Problems to solve —
1. Update the article on the rescue unit: write out its passage between "The unit conducts" and "pulled people in.", inclusive, with "flashlight" changed to "lantern".
2. For each statement, say yes or no to whether it agrees with the article on the rescue unit, and quote the words of the article that decide it: (a) Lowe became a pilot in 2002. (b) Coordination in New Orleans was good from the start. (c) The unit holds such training exercises only once a year.

Page —
# # # #

The idea, Senior Master Sgt. Doug Kestranek said, "is to stop the bleeders and get the airways open."

Tuesday, the rescue jumpers parachuted out and tended to their mock victim. Within 20 seconds of the Pave Hawk's touching down, they had loaded him aboard.

The unit conducts similar training exercises throughout the year. The work has proven useful away from the battlefield.

Lowe, for example, didn't think he would be rescuing people from a drowned American city when he became a pilot in 2002. But he and his unit were in New Orleans within hours after the storm.

Though there was little coordination at first, finding victims was easy.

"We went in after dark," he said, "and every single roof in the city had someone with a flashlight on it. Just thousands of them."

So Lowe and his crew dropped down and began pulling people out.

Most victims were hoisted up in a safety harness lowered from the helicopter. But in some cases, that was impossible or too slow. Lowe said that at one point, a rescue jumper -- tethered to the inside of the copter -- lay on his stomach, reached out and pulled people in.

# # # #

Dataset excerpts —
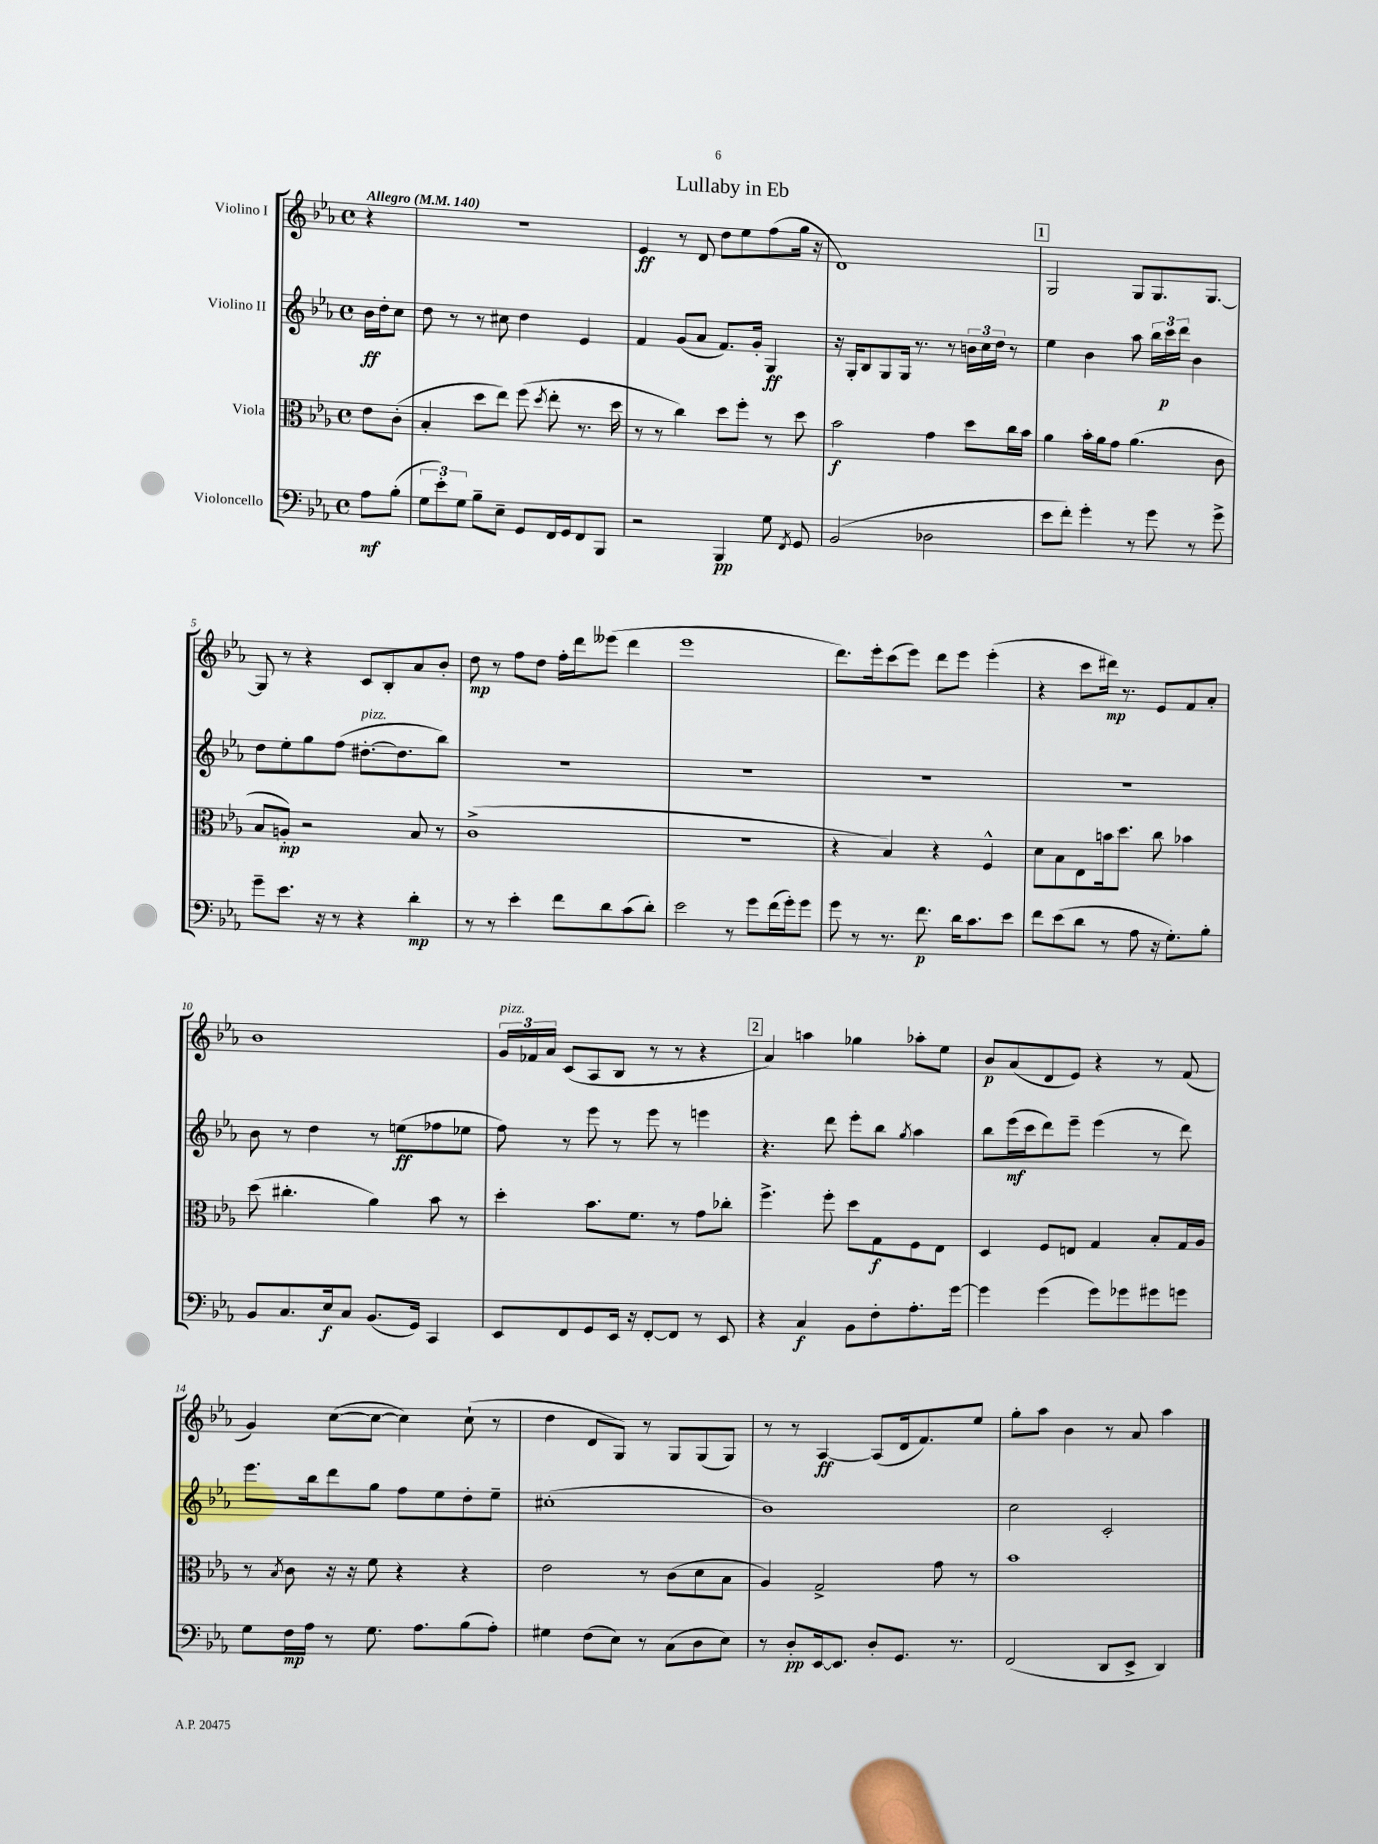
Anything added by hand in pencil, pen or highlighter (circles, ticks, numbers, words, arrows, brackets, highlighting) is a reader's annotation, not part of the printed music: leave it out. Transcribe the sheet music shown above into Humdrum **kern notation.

**kern	**kern	**kern	**kern
*staff4	*staff3	*staff2	*staff1
*clefF4	*clefC3	*clefG2	*clefG2
*k[b-e-a-]	*k[b-e-a-]	*k[b-e-a-]	*k[b-e-a-]
*M4/4	*M4/4	*M4/4	*M4/4
*met(c)	*met(c)	*met(c)	*met(c)
*MM140	*MM140	*MM140	*MM140
8A-\L	8e-\L	16b-\LL	4r
.	.	16dd'\J	.
(8B-'\J	(8c'\J	8cc\J	.
=	=	=	=
12G\L	4B-'/	8dd\	1r
12e-'\)	.	.	.
.	.	8r	.
12G\J	.	.	.
8B-~\L	8dd\L	8r	.
8E-~\J	8ee-\J)	8cc#\	.
8GG/L	(8ff\	4dd\	.
.	8qdd/	.	.
16FF/L	8ee-'\	.	.
16GG/J	.	.	.
8FF/	8.r	4e-/	.
8BBB-/J	.	.	.
.	16dd\	.	.
=	=	=	=
2r	8r	4f/	4e-/
.	8r	.	.
.	4cc\)	(8g/L	8r
.	.	8a-/J	8d/
4BBB-/	8dd\L	8.f/L)	8dd\L
.	8ff'\J	.	8ee-\
.	.	16g'/Jk	.
8G\	8r	4G/	(8ff\
8qFF/	.	.	.
8GG/	8dd\	.	16gg\Jk
.	.	.	16r
=	=	=	=
(2BB-/	2b-\	16r	1d)
.	.	16G'/LK	.
.	.	8B-/	.
.	.	8G/	.
.	.	16G/Jk	.
.	.	8.r	.
2D-\	4g\	.	.
.	.	8r	.
.	8dd\L	24b\LL	.
.	.	24cc\	.
.	.	24dd\JJ	.
.	16cc\L	8r	.
.	16b-\JJ	.	.
=	=	=	=
8e-\L	4a-\	4ee-\	2G/
8f'\J)	.	.	.
4g'\	16b-'\LL	4b-\	.
.	16a-\J	.	.
.	8g\J	.	.
8r	(4.a-\	8aa-\	8G/L
8g\	.	24bb-\LL	8.G/
.	.	24ccc\	.
.	.	24ddd\JJ	.
8r	.	4b-\	.
.	.	.	[8.G/J
8g^\	8c\	.	.
=	=	=	=
8g~\L	8B-/L	8dd\L	8G/]
8.e-\J	8A'/J)	8ee-'\	8r
.	2r	8gg\	4r
16r	.	.	.
8r	.	(8ff\J	.
4r	.	[8.dd#'\L	8c/L
.	.	.	8B-'/
.	.	8.dd#\]	.
4d'\	8B-/	.	8a-/
.	8r	8bb-\J)	8b-'/J
=	=	=	=
8r	(1c^	1r	8dd\
8r	.	.	8r
4e-'\	.	.	8ff\L
.	.	.	8dd\J
8f\L	.	.	16ff'\LL
.	.	.	16ddd\J
8d\	.	.	(8eee--\J
(8c\	.	.	4ddd\
8d'\J)	.	.	.
=	=	=	=
2e-\	1r	1r	1eee-
8r	.	.	.
8g\L	.	.	.
(16f\L	.	.	.
16g'\J)	.	.	.
8g\J	.	.	.
=	=	=	=
8g\	4r	1r	8.ddd\L)
8r	.	.	.
.	.	.	16eee-'\k
8.r	4B-/)	.	(8ccc\
.	.	.	8eee-\J)
8.f\	.	.	.
.	4r	.	8ddd\L
16d\LK	.	.	8eee-\J
8.c\	.	.	.
.	4F^^/	.	(4eee-'\
8e-\J	.	.	.
=	=	=	=
8f\L	8d\L	1r	4r
(8e-\	8B-\	.	.
8d\J	8E-\	.	8ccc\L
8r	16b\k	.	16ddd#\Jk)
.	8.dd\J	.	8.r
8A-\	.	.	.
16r	8cc\	.	8e-/L
8.G'\L)	.	.	.
.	4b-\	.	8f/
8B-'\J	.	.	8a-'/J
=	=	=	=
8BB-/L	(8dd\	8b-\	1b-
8.C/	4.cc#'\	8r	.
.	.	4dd\	.
16E-/k	.	.	.
8C/J	.	.	.
(8.BB-/L	4a-\)	8r	.
.	.	(8ee\L	.
16GG/Jk)	.	.	.
4CC/	8b-\	8ff-\	.
.	8r	8ee-\J	.
=	=	=	=
8EE-/L	4dd'\	8ff\)	24g/LL
.	.	.	24f-/
.	.	.	24a-/JJ
8FF/	.	8r	(8c/L
8GG/	8.b-\L	8eee-\	8A-/
16EE-/Jk	.	8r	8B-/J
16r	8.f\J	.	.
[8FF'/L	.	8eee-\	8r
8FF/]J	8r	8r	8r
8r	8g\L	4eee\	4r
8EE-/	8cc-'\J	.	.
=	=	=	=
4r	4.ff^\	4.r	4a-/)
4C/	.	.	4aa\
.	8ff'\	8ddd\	.
8BB-\L	8dd\L	8eee-'\L	4gg-\
8F'\	8G\	8bb-\J	.
.	.	8qgg/	.
8.A-'\	8F\	4aa-\	8aa-'\L
.	8E-\J	.	8ee-\J
[16g\Jk	.	.	.
=	=	=	=
4g\]	4D/	8bb-\L	8b-/L
.	.	(16eee-\L	(8a-/
.	.	16ccc\J	.
(4g\	8F/L	8ddd\)	8d/
.	8E/J	8eee-~\J	8e-/J)
8g\L)	4G/	(4eee-\	4r
8g-\	.	.	.
8g#\	8B-'/L	8r	8r
8g\J	16G/L	8ddd\)	(8f/
.	16A-/JJ	.	.
=	=	=	=
8G\L	8r	8.eee-\L	4g/)
.	8qB-/	.	.
16F\L	8c\	.	.
16A-\JJ	.	16bb-\k	.
8r	16r	8ddd\	([8cc\L
.	16r	.	.
8.G\	8f\	8gg\J	8cc\_J
.	4r	8ff\L	4cc\])
8.A-\L	.	.	.
.	.	8ee-\	.
(8B-\	4r	8dd'\	(8cc`\
8A-'\J)	.	8ee-~\J	8r
=	=	=	=
4G#\	2e-\	(1cc#'	4dd\
(8F\L	.	.	8d/L
8E-\J)	.	.	8G/J)
8r	8r	.	8r
(8C\L	(8c\L	.	8G/L
8D\	8d\	.	(8G/
8E-\J)	8B-\J	.	8G/J)
=	=	=	=
8r	4A-/)	1b-)	8r
8D'/L	.	.	8r
[16EE-/k	2G^/	.	[4A-/
8.EE-/]J	.	.	.
8D'/L	.	.	(8A-/]L
8.GG/J	.	.	16d/k
.	.	.	8.f/)
.	8g\	.	.
8.r	.	.	.
.	8r	.	8ee-/J
=	=	=	=
(2FF/	1b-	2cc\	8gg'\L
.	.	.	8aa-\J
.	.	.	4b-\
8DD/L	.	2c'/	8r
8EE-^/J	.	.	8a-/
4DD/)	.	.	4aa-\
==	==	==	==
*-	*-	*-	*-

# # # #

Task solutions —
1.
The unit conducts similar training exercises throughout the year. The work has proven useful away from the battlefield.

Lowe, for example, didn't think he would be rescuing people from a drowned American city when he became a pilot in 2002. But he and his unit were in New Orleans within hours after the storm.

Though there was little coordination at first, finding victims was easy.

"We went in after dark," he said, "and every single roof in the city had someone with a lantern on it. Just thousands of them."

So Lowe and his crew dropped down and began pulling people out.

Most victims were hoisted up in a safety harness lowered from the helicopter. But in some cases, that was impossible or too slow. Lowe said that at one point, a rescue jumper -- tethered to the inside of the copter -- lay on his stomach, reached out and pulled people in.

2.
(a) Yes: "when he became a pilot in 2002"
(b) No: "there was little coordination at first"
(c) No: "The unit conducts similar training exercises throughout the year."